Terlepas dari kentaranya syahwat politik Meneg BUMN untuk maju dalam pilpres 2024 mendatang, nampaknya perlu juga mengaudit secara serius seluruh BUMN yang ada. Termasuk keberadaan para komisaris titipan, yang sudah jadi rahasia umum itu. Jika memang tidak perform, ya diganti. Karena BUMN itu Badan Usaha Milik Negara, bukan Badan Usaha Milik Nenek Lo.
Utang Negara = Beban Rakyat
Kementerian keuangan pada bulan April lalu melaporkan bahwa utang pemerintah pusat mencapai Rp 7.052,50 triliun di akhir Maret 2022. Utang ini naik dibandingkan akhir Februari yang sebesar Rp 7.014,58 triliun, dengan rasio utang pemerintah terhadap Produk Domestik Bruto (PDB) sebesar 40,39%
Sebagaimana dalam investor, INDEF juga memproyeksikan, pembiayaan APBN melalui utang mencapai Rp 7.500 triliun tahun ini. Perhitungan ini berdasarkan realisasi utang pemerintah pada akhir Januari 2022. “Namun utang tersebut belum termasuk utang BUMN, yang jumlahnya di atas Rp 2.000 triliun. Secara rinci, proyeksi total jumlah utang publik (utang pemerintah plus utang BUMN) tercatat pada triwulan III-2022 mencapai Rp 9.052,50 triliun,”ujarnya, Kamis (24/3/2022).
Dengan beban utang yang terus meningkat, ia memperkirakan tingkat fleksibilitas fiskal yang semakin ketat dari keuangan negara.
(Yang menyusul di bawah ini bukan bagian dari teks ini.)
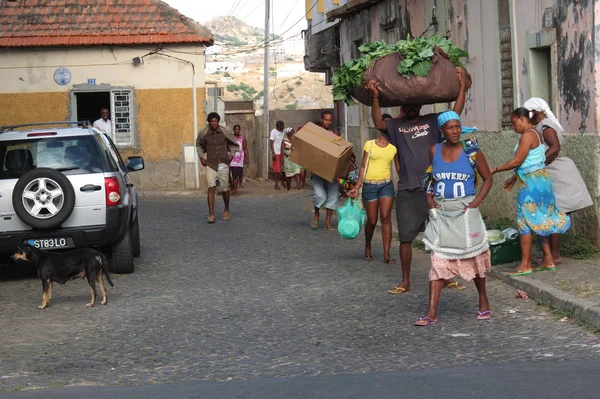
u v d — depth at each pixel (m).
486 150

Alhasil total pembayaran bunga utang di APBN pada 2022 menjadi naik sebesar Rp 405,9 triliun pada 2022 atau 20% dari total belanja pemerintah pusat.
Hari ini 20 Mei, diperingati sebagai Hari Kebangkitan Nasional. Meskipun ada polemik terkait dengan siapa yang pantas menjadi tonggak sejarah kebangkitan nasional, Budi Utomo atau Syarikat Islam, ini nanti jadi bahasan tersendiri. Akan tetapi dengan total utang 9.000 trilyun rupiah ini, dibagi dengan 276 juta penduduk Indonesia, maka setiap kepala, menanggung utang 32 juta rupiah.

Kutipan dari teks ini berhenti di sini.